Tuesday, March 3, 2015

My experience with Chromopainter adn Finestructure



I used MaCH  (http://csg.sph.umich.edu/abecasis/mach/tour/input_files.html and http://csg.sph.umich.edu/abecasis/mach/tour/imputation.html ) in imputation and phasing.   The imputation showed good reliability by its statistics, which was expected because only a few SNPs were missing.   The proportion of missing alleles was 0.03% (three per 10000), approximate in random positions.  Both stages were done chromosome by chromosome, still the processing time was quite long, typically hours per run (PC: quad core Intel 4770k/3500 MHz / 16 GB memory).  

Data

The data was selected from following studies with additional populations from the 1000-genome project (Finnish, CEU, British and Tuscan samples):
http://mbe.oxfordjournals.org/content/29/1/359
http://www.nature.com/nature/journal/v466/n7303/pdf/nature09103.pdf
http://www.nature.com/nature/journal/vaop/ncurrent/pdf/nature12736.pdf
http://digitalcommons.wayne.edu/humbiol_preprints/41/

The total amount of SNPs per sample was limited by these studies to around 300000 SNPs.

Emerged problems in running Chromopainter/Finestructure

There are two disadvantages occurring with Chromopainter and Finestructure.   I have also tested the functionality using smaller "synthetic" data to see how it works and problems in detail.  The first problem is related to isolated "daughter" populations and caused by Markov chain process.   Markov chain process can’t itself be aware of the population history and the process leads to a result where more homogeneous and possible oversampled isolated populations are more source than actual donating populations, although this is not possible in case of isolates being  younger "daughters".   It is hard avoid this error, because Chromopainter/Finestructure  doesn't give enough factual information to steer the process and to take in to account the known history and the origin of “chunks” or haplotypes, i.e. causality.  Actually you can supervise Chromopainter and it gives you a chance to correct this problem, or make it even worse.   Practically the only way to avoid these errors is to cut out known isolated populations from the input, but this all is up to you and the result can still be subjective.

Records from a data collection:
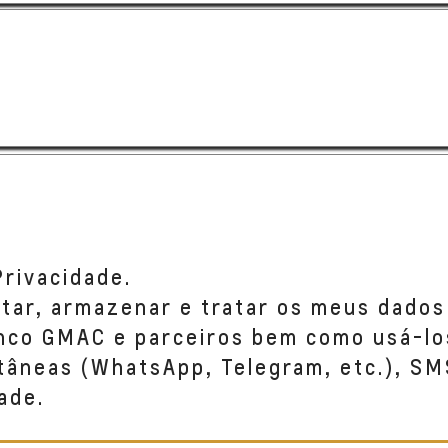
00
Privacidade.
etar, armazenar e tratar os meus dados
anco GMAC e parceiros bem como usá-lo
tâneas (WhatsApp, Telegram, etc.), SM
ade.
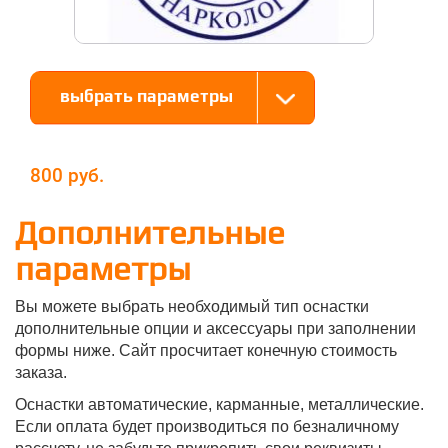
выбрать параметры
800
Дополнительные
параметры
Вы можете выбрать необходимый тип оснастки
дополнительные опции и аксессуары при заполнении
формы ниже. Сайт просчитает конечную стоимость
заказа.
Оснастки автоматические, карманные, металлические.
Если оплата будет производиться по безналичному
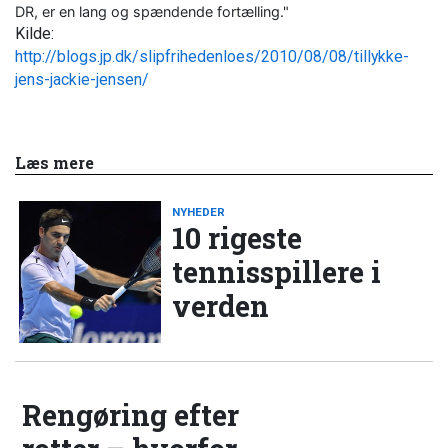
DR, er en lang og spændende fortælling."
Kilde:
http://blogs.jp.dk/slipfrihedenloes/2010/08/08/tillykke-
jens-jackie-jensen/
Læs mere
NYHEDER
10 rigeste
tennisspillere i
verden
Rengøring efter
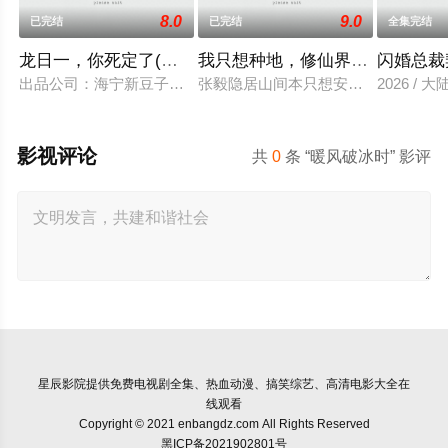
8.0
9.0
已完结
已完结
全集完结
龙日一，你死定了(短剧)
我只想种地，修仙界却奉我为神
闪婚总裁
出品公司：海宁新豆子影视传媒有限公司、北京九和龙胜文化传媒
张毅隐居山间本只想安静度日，直到某
2026 / 大
影视评论
共
0
条 “暖风破冰时” 影评
星辰影院
提供免费电视剧全集、热血动漫、搞笑综艺、高清电影大全在
线观看
Copyright © 2021 enbangdz.com All Rights Reserved
黑ICP备2021902801号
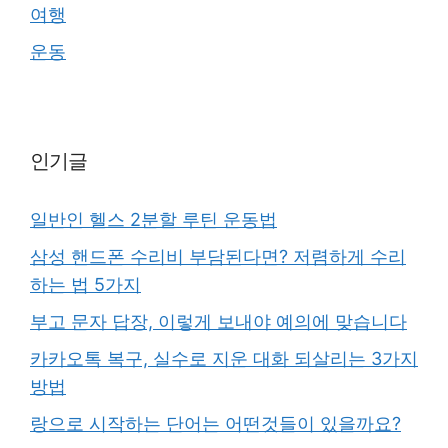
여행
운동
인기글
일반인 헬스 2분할 루틴 운동법
삼성 핸드폰 수리비 부담된다면? 저렴하게 수리
하는 법 5가지
부고 문자 답장, 이렇게 보내야 예의에 맞습니다
카카오톡 복구, 실수로 지운 대화 되살리는 3가지
방법
랑으로 시작하는 단어는 어떤것들이 있을까요?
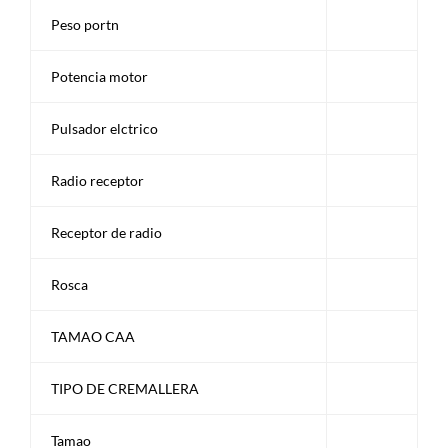
Peso portn
Potencia motor
Pulsador elctrico
Radio receptor
Receptor de radio
Rosca
TAMAO CAA
TIPO DE CREMALLERA
Tamao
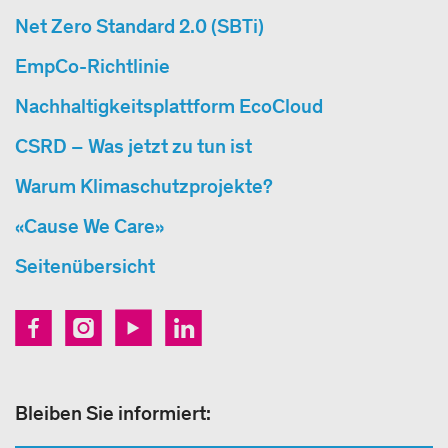
Net Zero Standard 2.0 (SBTi)
EmpCo-Richtlinie
Nachhaltigkeitsplattform EcoCloud
CSRD – Was jetzt zu tun ist
Warum Klimaschutzprojekte?
«Cause We Care»
Seitenübersicht
Bleiben Sie informiert:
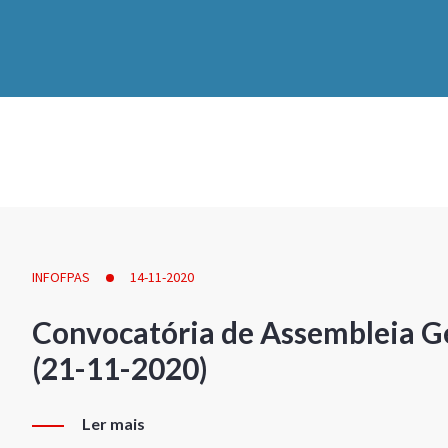
INFOFPAS
14-11-2020
Convocatória de Assembleia Ge
(21-11-2020)
Ler mais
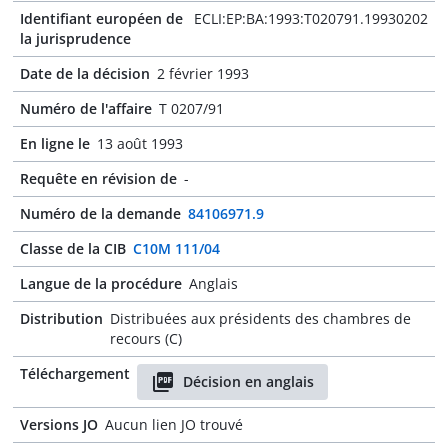
Identifiant européen de
ECLI:EP:BA:1993:T020791.19930202
la jurisprudence
Date de la décision
2 février 1993
Numéro de l'affaire
T 0207/91
En ligne le
13 août 1993
Requête en révision de
-
Numéro de la demande
84106971.9
Classe de la CIB
C10M 111/04
Langue de la procédure
Anglais
Distribution
Distribuées aux présidents des chambres de
recours (C)
Téléchargement
Décision en anglais
Versions JO
Aucun lien JO trouvé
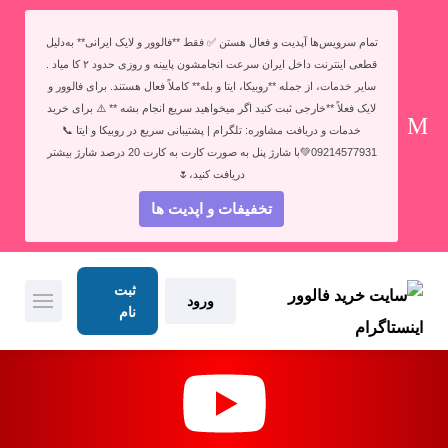
تمام سرویس‌ها آپدیت و فعال هستن ✅ فقط **فالوور و لایک ایرانی** به‌دلیل
قطعی اینترنت داخل ایران سرعت انجامشون پایینه و روزی حدود ۲ کا میاد .
سایر خدمات، از جمله **روبیکا، ایتا و بله** کاملاً فعال هستند. برای فالوور و
لایک فعلاً **خارجی ثبت کنید اگر میخواهید سریع انجام بشه ** ⚠️ برای خرید
خدمات و دریافت مشاوره: تلگرام | پشتیبانی سریع در روبیکا و ایتا 📞
09214577931💚با شارژ پنل به صورت کارت به کارت 20 درصد شارژ بیشتر
دریافت کنید،🌷
تخفیفات و اپدیت ها
ثبت
ورود
نام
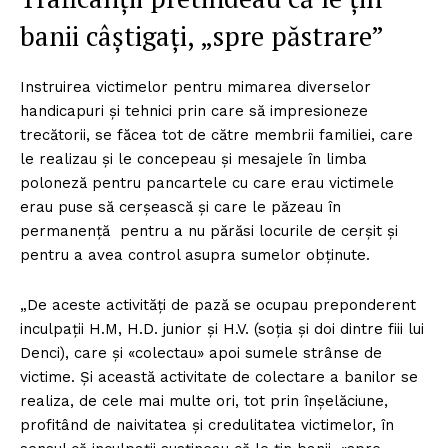
banii câștigați, „spre păstrare”
Instruirea victimelor pentru mimarea diverselor
handicapuri și tehnici prin care să impresioneze
trecătorii, se făcea tot de către membrii familiei, care
le realizau și le concepeau și mesajele în limba
poloneză pentru pancartele cu care erau victimele
erau puse să cerșească și care le păzeau în
permanență pentru a nu părăsi locurile de cerșit și
pentru a avea control asupra sumelor obținute.
„De aceste activități de pază se ocupau preponderent
inculpații H.M, H.D. junior și H.V. (soția și doi dintre fiii lui
Denci), care și «colectau» apoi sumele strânse de
victime. Și această activitate de colectare a banilor se
realiza, de cele mai multe ori, tot prin înșelăciune,
profitând de naivitatea și credulitatea victimelor, în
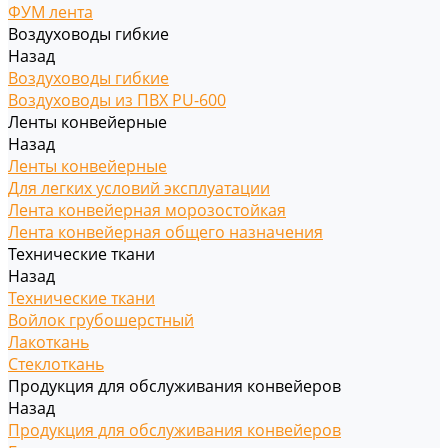
ФУМ лента
Воздуховоды гибкие
Назад
Воздуховоды гибкие
Воздуховоды из ПВХ PU-600
Ленты конвейерные
Назад
Ленты конвейерные
Для легких условий эксплуатации
Лента конвейерная морозостойкая
Лента конвейерная общего назначения
Технические ткани
Назад
Технические ткани
Войлок грубошерстный
Лакоткань
Стеклоткань
Продукция для обслуживания конвейеров
Назад
Продукция для обслуживания конвейеров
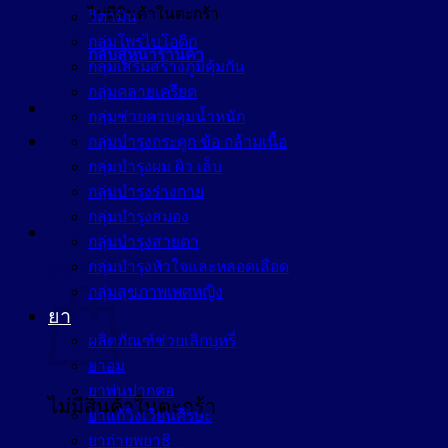
ไม่มีสินค้าในตะกร้า
วิตามิน
กลุ่มโพรไบโอติก
กลับสู่หน้าร้านค้า
กลุ่มเสริมสร้างภูมิคุ้มกัน
กลุ่มคลายเครียด
กลุ่มช่วยควบคุมน้ำหนัก
กลุ่มบำรุงกระดูก ข้อ กล้ามเนื้อ
กลุ่มบำรุงผม ผิว เล็บ
กลุ่มบำรุงร่างกาย
กลุ่มบำรุงสมอง
กลุ่มบำรุงสายตา
กลุ่มบำรุงหัวใจและหลอดเลือด
ตะกร้าสินค้า
กลุ่มสุขภาพเพศหญิง
ยา
ผลิตภัณฑ์ช่วยเลิกบุหรี่
ยาอม
ยาพ่นปากคอ
ไม่มีสินค้าในตะกร้า
ยาแก้วิงเวียนศีรษะ
ยาถ่ายพยาธิ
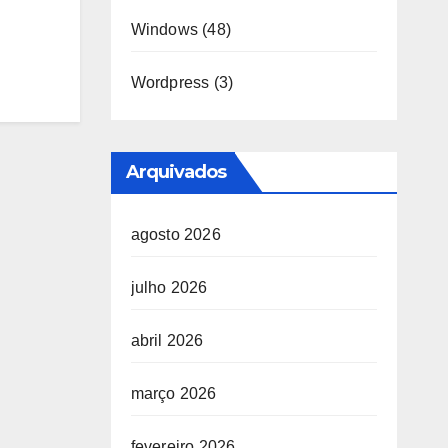
Windows
(48)
Wordpress
(3)
Arquivados
agosto 2026
julho 2026
abril 2026
março 2026
fevereiro 2026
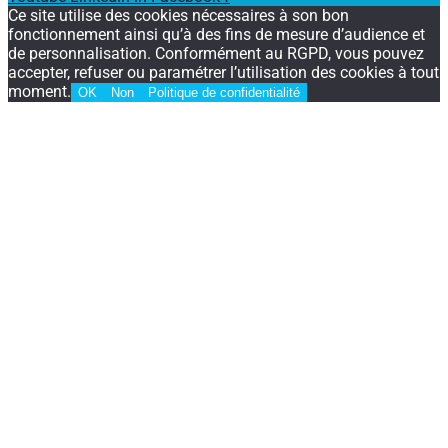
Ce site utilise des cookies nécessaires à son bon
fonctionnement ainsi qu’à des fins de mesure d’audience et
de personnalisation. Conformément au RGPD, vous pouvez
accepter, refuser ou paramétrer l’utilisation des cookies à tout
moment.
OK
Non
Politique de confidentialité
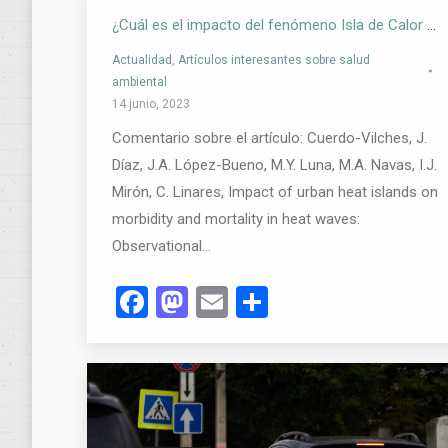
¿Cuál es el impacto del fenómeno Isla de Calor Urbana sobre la salud humana?
Actualidad
,
Artículos interesantes sobre salud
ambiental
14 junio, 2023
Comentario sobre el artículo: Cuerdo-Vilches, J.
Díaz, J.A. López-Bueno, M.Y. Luna, M.A. Navas, I.J.
Mirón, C. Linares, Impact of urban heat islands on
morbidity and mortality in heat waves:
Observational…
Facebook
Mastodon
Email
Compartir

▸ What to do
Continue the blog post about Chromopainter and Finestructure from the point where it stops. The material stands apart from the blog post about Chromopainter and Finestructure.

▸ Exercise output
Here is a picture showing how the clustering works:
   






The amount of additional chunks multiplies when the A-B population grows. 

This would be a perfect way to make clusters if we only could know gene flow directions between individual, or it would be a reasonable way if we could know gene flow directions between countries or putative populations, but if we have to guess the result will be just a guess or even worse.   
Another question related to the donor populations of Chromopainter is that we simply don’t know unidirectional gene flows in Europe.  It is a great idea to mark Scandinavian, Spaniards and Germans as donors if we analyze American populations,  but this doesn’t work in Europe, because here we have barely any unidirectional gene flows.  Any attempt to mark donors in this analysis would be simply a guess. I didn’t want to guess and I ran Chromopainter in a neutral mode in which every individual is compared to all other individuals.  Maybe I could use high quality ancient samples as donors, but if I see a Finestructure analysis targeting only to Europeans with asymmetric admixture matrix I would be interesting in how the donor haplotypes were determined. 

Another problem is also caused by the Markov chain process and is related to mixed populations.   Basically it is very similar to the first problem, but needs different data preparing.   When the process finds mixed individuals it considers also ancestral populations being mixed.  This happens because the process is relative and there is no understanding of the causality between individuals.   So the Markov chain process clusters  both ancestral populations together with the mixed one, despite of the history, geography and genetic distances shown in the input data.  How strong this clustering is depends on sample sizes of all three populations, ancestral and the mixed ones.   Again we need thorough preparation of the data to avoid wrong results.   In a worst case some of populations are mixed and isolated, combining both errors into the result. 

The following picture demonstrates the problem concerning mixed populations.  In Chromopainter/Finestructure it is even worse because they use chunk/haplotype counts instead of haplotypes.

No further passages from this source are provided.